C-Streams is a joint UK-US (UKRI-NERC – NSF) Large Grant funded from 2022-2027 that will explore how the Gulf Stream affects the climate system through the transport of nutrients and carbon. 

It will address a key knowledge gap regarding how carbon uptake over the North Atlantic is controlled by ocean circulation: while the importance of the Gulf Stream is well known for its supply of heat supply to northern latitudes, it is less well-understood for its role in setting CO2 uptake from the atmosphere. C-Streams will combine novel observations from a multitude of autonomous platforms with cutting-edge modelling to generate a step-change in our understanding of the contribution of the Gulf Stream to the carbon system. 

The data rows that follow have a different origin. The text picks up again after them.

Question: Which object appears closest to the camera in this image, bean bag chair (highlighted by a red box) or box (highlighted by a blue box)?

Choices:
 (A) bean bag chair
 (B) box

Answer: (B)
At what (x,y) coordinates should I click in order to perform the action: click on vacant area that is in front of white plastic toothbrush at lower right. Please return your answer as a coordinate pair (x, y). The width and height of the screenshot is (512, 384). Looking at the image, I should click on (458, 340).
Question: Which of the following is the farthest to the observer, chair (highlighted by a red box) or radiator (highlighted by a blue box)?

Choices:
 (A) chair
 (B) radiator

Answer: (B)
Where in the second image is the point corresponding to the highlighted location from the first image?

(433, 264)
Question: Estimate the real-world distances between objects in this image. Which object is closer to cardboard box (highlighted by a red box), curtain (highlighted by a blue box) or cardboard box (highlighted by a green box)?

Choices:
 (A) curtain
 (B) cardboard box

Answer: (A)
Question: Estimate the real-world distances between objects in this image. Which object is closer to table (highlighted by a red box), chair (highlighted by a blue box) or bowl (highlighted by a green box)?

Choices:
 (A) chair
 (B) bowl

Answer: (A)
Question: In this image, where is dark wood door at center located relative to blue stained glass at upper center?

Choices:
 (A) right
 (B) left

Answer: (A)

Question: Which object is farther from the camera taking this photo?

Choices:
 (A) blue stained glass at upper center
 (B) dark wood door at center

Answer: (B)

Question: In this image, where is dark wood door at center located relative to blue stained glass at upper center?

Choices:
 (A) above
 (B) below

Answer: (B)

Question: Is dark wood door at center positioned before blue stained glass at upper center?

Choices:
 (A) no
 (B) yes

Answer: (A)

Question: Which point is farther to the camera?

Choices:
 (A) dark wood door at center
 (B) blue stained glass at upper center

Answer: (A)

section of images for scientific research
Photos: credit Pete Brown (NOC)

Working with US partners, we will measure the strength and variability of Gulf Stream property transports in the Florida Straits, through the deployment of novel deep moorings equipped with physical and biogeochemical sensors and samplers. We will then measure the downstream evolution of Gulf Stream nutrient and carbon concentrations over 2000 miles using targeted observations by autonomous instruments, utilising gliders equipped with microturbulence sensors as well as biogeochemical profiling floats carrying oxygen, carbon, nitrate and chlorophyll sensors. Finally, model simulations will give context to our new observations, and be used to assess how projected changes in circulation characteristics will impact carbon and nutrient pathways and the carbon uptake that results. 

Ultimately, C-Streams will determine how the Gulf Stream provides a far field control of North Atlantic carbon uptake, providing an alternative paradigm to the prevailing view of control by stratification. We will then assess whether climate models provide the right response of the North Atlantic carbon sink to climate change for the right reasons.